Kepala Negara dan Presiden Pertama Singapura
Integritas Yusof Ishak menarik perhatian Lee Kuan Yew, yang kemudian menawarkannya posisi ketua Komisi Layanan Publik. Karier politiknya melesat hingga ia menjabat sebagai: Yang di-Pertuan Negara Kedua (1959–1965): Menggantikan Sir William Goode setelah kemenangan Partai Tindakan Rakyat.
Presiden Pertama Singapura (1965–1970): Setelah Singapura memperoleh kemerdekaannya, ia menjadi presiden pertama dan menjabat hingga akhir hayatnya.

Pejuang Multirasialisme dan Pendidikan
Sebagai pemimpin, Yusof Ishak dikenal luas karena pandangan multirasnya. Ia adalah pendukung kuat gagasan masyarakat yang harmonis di tengah keberagaman etnis dan agama. Selain itu, ia sangat menjunjung tinggi pendidikan dan aktif mendorong dialog antaragama demi stabilitas bangsa yang baru lahir.

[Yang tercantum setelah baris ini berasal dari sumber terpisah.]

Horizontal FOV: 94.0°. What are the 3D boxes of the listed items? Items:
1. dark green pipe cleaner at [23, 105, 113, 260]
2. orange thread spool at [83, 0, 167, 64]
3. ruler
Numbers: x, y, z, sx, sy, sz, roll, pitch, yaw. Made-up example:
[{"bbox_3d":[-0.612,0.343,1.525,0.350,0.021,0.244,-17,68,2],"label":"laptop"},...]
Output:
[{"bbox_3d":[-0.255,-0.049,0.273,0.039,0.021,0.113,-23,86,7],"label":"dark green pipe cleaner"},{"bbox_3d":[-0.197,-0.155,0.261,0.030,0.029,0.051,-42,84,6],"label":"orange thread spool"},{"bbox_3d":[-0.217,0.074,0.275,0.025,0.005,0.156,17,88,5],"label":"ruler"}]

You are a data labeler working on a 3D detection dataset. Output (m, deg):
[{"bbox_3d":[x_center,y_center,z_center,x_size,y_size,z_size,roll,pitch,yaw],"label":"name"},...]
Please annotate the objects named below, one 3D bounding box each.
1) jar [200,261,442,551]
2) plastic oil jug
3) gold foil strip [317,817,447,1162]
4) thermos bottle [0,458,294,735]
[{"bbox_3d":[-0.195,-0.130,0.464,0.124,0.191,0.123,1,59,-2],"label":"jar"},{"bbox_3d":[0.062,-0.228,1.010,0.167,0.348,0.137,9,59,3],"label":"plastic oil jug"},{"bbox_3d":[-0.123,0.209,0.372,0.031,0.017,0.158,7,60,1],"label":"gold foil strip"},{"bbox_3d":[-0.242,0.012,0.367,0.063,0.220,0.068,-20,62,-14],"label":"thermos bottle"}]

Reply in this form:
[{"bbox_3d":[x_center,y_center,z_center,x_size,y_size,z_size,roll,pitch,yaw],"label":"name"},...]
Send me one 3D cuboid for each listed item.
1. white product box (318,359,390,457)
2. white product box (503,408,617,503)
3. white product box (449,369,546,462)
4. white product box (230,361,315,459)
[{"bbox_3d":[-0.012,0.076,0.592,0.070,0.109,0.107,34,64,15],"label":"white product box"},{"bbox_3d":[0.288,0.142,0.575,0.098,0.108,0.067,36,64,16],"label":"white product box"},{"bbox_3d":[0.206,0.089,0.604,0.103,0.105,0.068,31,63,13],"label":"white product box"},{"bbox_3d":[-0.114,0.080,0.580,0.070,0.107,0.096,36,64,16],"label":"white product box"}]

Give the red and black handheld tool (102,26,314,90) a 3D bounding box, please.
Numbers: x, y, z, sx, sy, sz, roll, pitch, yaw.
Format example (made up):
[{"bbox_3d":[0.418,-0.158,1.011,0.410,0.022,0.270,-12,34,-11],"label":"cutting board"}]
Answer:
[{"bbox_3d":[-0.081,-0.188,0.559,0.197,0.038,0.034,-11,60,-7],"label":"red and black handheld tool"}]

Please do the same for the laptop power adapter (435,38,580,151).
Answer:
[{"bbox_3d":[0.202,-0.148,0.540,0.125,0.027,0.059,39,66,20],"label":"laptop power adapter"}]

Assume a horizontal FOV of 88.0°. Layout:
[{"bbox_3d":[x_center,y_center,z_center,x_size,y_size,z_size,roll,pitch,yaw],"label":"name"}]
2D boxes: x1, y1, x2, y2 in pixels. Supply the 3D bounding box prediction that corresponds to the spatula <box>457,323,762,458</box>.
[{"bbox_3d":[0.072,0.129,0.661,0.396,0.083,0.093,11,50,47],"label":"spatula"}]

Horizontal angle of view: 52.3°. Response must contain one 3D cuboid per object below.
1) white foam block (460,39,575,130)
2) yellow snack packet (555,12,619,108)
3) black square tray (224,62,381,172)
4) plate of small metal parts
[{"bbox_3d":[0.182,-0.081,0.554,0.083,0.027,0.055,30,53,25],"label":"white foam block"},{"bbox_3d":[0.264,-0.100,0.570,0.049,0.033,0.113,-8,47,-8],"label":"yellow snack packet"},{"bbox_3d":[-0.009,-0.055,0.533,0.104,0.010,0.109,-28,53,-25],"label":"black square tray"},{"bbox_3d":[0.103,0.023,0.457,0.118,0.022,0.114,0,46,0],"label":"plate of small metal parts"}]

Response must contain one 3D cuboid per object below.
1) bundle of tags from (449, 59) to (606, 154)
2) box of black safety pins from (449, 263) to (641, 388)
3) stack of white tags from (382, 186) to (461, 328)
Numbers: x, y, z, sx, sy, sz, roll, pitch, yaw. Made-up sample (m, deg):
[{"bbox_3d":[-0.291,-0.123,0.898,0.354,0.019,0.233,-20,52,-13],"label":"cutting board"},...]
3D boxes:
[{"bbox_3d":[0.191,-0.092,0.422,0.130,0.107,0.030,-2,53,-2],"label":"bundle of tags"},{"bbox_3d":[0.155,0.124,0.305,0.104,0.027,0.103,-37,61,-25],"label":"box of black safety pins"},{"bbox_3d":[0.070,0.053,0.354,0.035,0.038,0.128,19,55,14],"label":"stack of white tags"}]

Yusof Ishak wafat pada 23 November 1970 karena gagal jantung. Sebagai bentuk penghormatan tertinggi atas jasa-jasanya, potret wajahnya diabadikan pada uang kertas Seri Potret Singapura yang diperkenalkan sejak tahun 1999. Hingga kini, sosok jurnalis keturunan Pagaruyung ini tetap dikenang sebagai bapak bangsa yang meletakkan dasar persatuan bagi Singapura.
Sumber: Wikipedia Bahasa Indonesia: Yusof Ishak.